Endurance testing of aerospace materials exposed to solar ultraviolet light

In fusion research, materials are pushed hard, measured precisely, and rarely given a second chance. At ENEA’s Eccimeri Laboratory in Frascati, that culture produced a UV irradiation capability designed for demanding plasma related work, where source stability, calibration, diagnostics and control matter at every step. Today, that same know how is helping the space industry answer a very different question, one with equally high stakes, how long can advanced materials survive unfiltered solar ultraviolet light in orbit.

The technology transfer brought ENEA’s ultraviolet irradiation expertise to Beamide srl, a spin off of INFN working on advanced materials for space applications. The transfer focused on endurance testing in the 200 to 400 nm range, with accelerated doses equivalent to up to 3,000 hours of extra atmospheric solar exposure. This was not a simple lab test. It combined dose calculation, detector calibration, spatial intensity mapping, continuous monitoring of UV intensity and sample temperature, and thermal management in vacuum and helium atmosphere.

The first industrial use came in projects developing a new generation of optical solar reflectors for spacecraft thermal control. These passive components play a central role in keeping satellites within their operating temperature window. ENEA’s facility was used to irradiate the coatings for 1,500 equivalent sun hours, in line with ESA and ECSS requirements. The same platform was later used to test transparent hybrid materials intended as substrates for secondary surface mirrors in space telescopes, this time with exposures lasting 3,000 equivalent sun hours.

Before and after 14 days of UV irradiation. On the left, the samples before exposure. On the right, the same samples after exposure, revealing visible changes in colour, surface appearance and material stability.

What made the transfer valuable was not only the irradiation itself, but the quality of the evidence produced around it. Two dimensional intensity mapping, supported by calibrated detectors and periodic sample repositioning, improved dose uniformity across the exposed materials. Automatic 24 hour monitoring ensured full traceability throughout long campaigns. The water cooled vacuum chamber, combined with helium thermal management, kept temperatures under control during prolonged exposure while also protecting samples from oxygen contamination.

Irradiation set-up

For Beamide, that precision changed the decision making process. The tests showed clearly, for example, how oxygen accelerates yellowing and delamination, information that directly supports material selection and process choices for optical components. In space hardware, a small degradation can compromise performance after launch. Having reliable qualification data before that point reduces risk, saves development time, and strengthens confidence in the final design.
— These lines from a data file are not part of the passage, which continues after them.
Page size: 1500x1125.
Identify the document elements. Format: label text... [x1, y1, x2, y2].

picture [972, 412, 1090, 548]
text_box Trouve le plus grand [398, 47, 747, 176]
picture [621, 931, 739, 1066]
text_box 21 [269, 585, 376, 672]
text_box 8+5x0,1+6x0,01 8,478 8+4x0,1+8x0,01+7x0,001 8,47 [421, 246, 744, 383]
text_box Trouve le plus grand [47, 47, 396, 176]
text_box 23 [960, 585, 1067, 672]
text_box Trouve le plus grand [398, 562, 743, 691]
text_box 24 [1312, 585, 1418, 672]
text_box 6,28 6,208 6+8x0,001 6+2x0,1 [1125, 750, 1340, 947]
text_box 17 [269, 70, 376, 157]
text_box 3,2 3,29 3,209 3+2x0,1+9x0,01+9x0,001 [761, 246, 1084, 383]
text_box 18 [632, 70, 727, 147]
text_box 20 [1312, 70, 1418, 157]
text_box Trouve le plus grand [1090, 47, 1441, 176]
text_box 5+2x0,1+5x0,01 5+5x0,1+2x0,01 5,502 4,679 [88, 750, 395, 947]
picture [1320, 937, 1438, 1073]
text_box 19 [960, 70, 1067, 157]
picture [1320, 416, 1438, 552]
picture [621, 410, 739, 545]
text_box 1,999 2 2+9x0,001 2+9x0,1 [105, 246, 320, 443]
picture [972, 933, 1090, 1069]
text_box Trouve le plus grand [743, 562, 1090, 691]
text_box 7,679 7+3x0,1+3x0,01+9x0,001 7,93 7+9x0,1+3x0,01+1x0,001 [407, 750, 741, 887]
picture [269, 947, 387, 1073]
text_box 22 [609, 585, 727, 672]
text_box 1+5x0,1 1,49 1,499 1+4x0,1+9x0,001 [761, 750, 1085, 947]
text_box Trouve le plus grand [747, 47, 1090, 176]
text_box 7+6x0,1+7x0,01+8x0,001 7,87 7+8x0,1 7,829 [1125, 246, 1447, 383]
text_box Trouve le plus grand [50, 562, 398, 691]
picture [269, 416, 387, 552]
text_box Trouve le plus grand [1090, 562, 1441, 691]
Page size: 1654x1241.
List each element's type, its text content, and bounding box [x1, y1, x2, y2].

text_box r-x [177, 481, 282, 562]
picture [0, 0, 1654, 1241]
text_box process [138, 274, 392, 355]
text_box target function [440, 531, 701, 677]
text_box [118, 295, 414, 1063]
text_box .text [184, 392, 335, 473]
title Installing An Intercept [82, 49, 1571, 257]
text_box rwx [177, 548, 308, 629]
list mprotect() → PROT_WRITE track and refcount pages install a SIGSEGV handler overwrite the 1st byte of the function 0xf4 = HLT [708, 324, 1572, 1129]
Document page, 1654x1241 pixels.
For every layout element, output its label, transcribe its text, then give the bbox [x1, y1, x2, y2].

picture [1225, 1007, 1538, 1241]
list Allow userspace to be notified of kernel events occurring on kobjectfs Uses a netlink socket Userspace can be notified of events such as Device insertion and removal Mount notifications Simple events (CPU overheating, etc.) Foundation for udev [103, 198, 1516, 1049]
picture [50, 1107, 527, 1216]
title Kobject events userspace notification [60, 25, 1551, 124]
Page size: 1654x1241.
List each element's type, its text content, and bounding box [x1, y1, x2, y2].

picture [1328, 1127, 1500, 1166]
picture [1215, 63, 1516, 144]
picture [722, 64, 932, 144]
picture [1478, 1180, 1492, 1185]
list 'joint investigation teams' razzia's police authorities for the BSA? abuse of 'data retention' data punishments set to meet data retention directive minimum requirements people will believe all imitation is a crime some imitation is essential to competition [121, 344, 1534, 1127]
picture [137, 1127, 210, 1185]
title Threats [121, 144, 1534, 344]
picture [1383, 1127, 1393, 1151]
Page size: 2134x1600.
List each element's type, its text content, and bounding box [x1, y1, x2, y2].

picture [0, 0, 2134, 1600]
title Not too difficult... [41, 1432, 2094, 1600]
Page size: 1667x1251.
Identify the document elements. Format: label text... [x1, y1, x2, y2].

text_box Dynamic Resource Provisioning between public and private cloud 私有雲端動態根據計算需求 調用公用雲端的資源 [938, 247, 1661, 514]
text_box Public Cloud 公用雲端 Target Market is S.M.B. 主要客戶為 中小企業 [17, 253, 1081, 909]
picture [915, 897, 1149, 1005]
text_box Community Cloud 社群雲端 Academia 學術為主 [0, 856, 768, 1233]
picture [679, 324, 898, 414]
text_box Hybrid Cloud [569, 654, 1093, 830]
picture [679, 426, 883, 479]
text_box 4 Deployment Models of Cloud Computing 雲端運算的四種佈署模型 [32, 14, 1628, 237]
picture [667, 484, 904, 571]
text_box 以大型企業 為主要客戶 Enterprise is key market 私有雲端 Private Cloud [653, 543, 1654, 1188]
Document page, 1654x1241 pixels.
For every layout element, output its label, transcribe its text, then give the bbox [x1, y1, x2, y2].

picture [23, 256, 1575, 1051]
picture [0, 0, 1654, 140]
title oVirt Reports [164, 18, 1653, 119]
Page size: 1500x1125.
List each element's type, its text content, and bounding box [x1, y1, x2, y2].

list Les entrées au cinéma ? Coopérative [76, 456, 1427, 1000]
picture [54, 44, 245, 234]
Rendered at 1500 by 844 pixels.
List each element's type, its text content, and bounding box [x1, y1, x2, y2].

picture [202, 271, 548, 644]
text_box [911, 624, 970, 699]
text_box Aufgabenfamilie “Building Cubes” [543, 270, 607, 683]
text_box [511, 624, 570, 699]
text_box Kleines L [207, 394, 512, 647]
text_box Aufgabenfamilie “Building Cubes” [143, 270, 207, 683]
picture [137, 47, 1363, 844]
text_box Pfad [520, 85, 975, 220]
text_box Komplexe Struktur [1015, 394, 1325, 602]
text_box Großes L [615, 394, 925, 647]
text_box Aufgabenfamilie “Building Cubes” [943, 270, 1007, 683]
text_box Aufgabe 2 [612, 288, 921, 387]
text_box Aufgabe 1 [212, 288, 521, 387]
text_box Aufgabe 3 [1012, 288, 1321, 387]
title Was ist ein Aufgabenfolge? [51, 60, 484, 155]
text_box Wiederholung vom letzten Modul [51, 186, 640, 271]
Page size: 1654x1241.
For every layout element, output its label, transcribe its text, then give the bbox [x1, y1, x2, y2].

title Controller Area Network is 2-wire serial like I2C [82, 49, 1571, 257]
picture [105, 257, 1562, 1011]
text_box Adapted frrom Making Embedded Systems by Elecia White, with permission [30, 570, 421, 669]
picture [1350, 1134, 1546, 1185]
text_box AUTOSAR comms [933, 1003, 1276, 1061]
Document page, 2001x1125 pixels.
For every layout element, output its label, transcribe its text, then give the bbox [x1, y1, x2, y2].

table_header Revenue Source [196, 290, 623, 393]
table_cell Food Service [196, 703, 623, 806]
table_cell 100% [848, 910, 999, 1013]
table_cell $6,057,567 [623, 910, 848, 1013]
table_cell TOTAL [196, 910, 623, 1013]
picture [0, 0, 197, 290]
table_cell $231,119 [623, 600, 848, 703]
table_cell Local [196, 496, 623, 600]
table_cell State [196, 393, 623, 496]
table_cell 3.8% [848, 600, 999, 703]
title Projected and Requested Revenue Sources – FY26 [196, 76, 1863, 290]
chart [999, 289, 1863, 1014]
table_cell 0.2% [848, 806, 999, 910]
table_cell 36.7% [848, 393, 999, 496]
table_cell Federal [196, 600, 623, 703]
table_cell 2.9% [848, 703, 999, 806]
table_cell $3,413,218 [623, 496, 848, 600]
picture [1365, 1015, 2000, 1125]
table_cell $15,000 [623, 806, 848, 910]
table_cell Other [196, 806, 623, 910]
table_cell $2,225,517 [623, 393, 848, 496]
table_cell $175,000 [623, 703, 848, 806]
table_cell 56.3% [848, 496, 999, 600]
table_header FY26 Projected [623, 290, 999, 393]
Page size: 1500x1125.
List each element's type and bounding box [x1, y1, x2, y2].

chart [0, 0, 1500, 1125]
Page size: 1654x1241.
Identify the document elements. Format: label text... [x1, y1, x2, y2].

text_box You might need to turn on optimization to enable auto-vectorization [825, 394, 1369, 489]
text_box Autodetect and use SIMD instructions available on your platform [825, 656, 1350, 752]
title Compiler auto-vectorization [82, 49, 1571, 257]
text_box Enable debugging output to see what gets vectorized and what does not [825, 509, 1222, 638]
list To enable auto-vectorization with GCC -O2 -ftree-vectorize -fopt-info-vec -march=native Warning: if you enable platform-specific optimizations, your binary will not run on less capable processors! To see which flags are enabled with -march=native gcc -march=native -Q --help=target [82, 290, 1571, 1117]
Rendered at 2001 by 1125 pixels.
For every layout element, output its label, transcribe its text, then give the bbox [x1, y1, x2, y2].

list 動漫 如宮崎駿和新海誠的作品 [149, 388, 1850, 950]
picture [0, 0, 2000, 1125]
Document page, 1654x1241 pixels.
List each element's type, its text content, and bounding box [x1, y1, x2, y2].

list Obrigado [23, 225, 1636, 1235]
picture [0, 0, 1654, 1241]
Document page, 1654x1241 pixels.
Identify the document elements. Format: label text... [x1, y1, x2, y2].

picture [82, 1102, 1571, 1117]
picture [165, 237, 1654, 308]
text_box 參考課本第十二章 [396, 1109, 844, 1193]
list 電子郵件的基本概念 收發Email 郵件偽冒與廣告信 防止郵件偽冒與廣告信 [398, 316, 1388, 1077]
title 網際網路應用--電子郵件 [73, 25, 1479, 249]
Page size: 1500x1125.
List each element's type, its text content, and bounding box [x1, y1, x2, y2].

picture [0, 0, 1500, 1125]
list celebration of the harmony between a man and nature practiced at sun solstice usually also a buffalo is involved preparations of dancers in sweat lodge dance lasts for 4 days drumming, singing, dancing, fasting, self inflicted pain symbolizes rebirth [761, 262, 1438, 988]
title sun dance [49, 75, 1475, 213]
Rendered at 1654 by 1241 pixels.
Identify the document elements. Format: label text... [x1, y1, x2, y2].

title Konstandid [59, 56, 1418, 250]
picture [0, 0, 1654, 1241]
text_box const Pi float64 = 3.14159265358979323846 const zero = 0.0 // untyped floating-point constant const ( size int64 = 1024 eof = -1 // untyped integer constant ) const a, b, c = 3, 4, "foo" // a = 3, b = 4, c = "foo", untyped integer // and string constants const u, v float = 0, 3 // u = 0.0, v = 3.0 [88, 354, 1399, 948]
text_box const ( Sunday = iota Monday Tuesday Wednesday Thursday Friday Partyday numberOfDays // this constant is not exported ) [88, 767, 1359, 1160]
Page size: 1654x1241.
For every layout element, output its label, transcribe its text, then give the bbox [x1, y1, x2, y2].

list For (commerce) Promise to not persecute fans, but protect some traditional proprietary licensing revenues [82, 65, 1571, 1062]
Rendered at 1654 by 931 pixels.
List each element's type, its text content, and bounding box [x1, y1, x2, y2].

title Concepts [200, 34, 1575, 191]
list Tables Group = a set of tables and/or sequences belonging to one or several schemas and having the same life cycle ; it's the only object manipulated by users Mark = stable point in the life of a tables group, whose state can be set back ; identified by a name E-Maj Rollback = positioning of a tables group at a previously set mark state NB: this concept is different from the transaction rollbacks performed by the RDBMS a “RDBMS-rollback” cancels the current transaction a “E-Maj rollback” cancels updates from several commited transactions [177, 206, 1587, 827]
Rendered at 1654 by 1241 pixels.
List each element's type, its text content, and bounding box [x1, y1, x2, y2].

For ENEA, the project did something equally important. It turned a fusion derived experimental capability into a reusable turnkey UV test bench, with established procedures, calibrations, mapping routines and remote control. A new irradiation source was also developed to better match the extra atmospheric solar UV spectrum, increasing the relevance of future campaigns for industrial users.

This is what successful technology transfer looks like in practice. A facility built around fusion grade rigor moves into aerospace, not by changing its standards, but by proving that those standards create value far beyond fusion. In Frascati, the same discipline used to understand extreme environments is now helping space materials face one of the harshest ones, the Sun itself.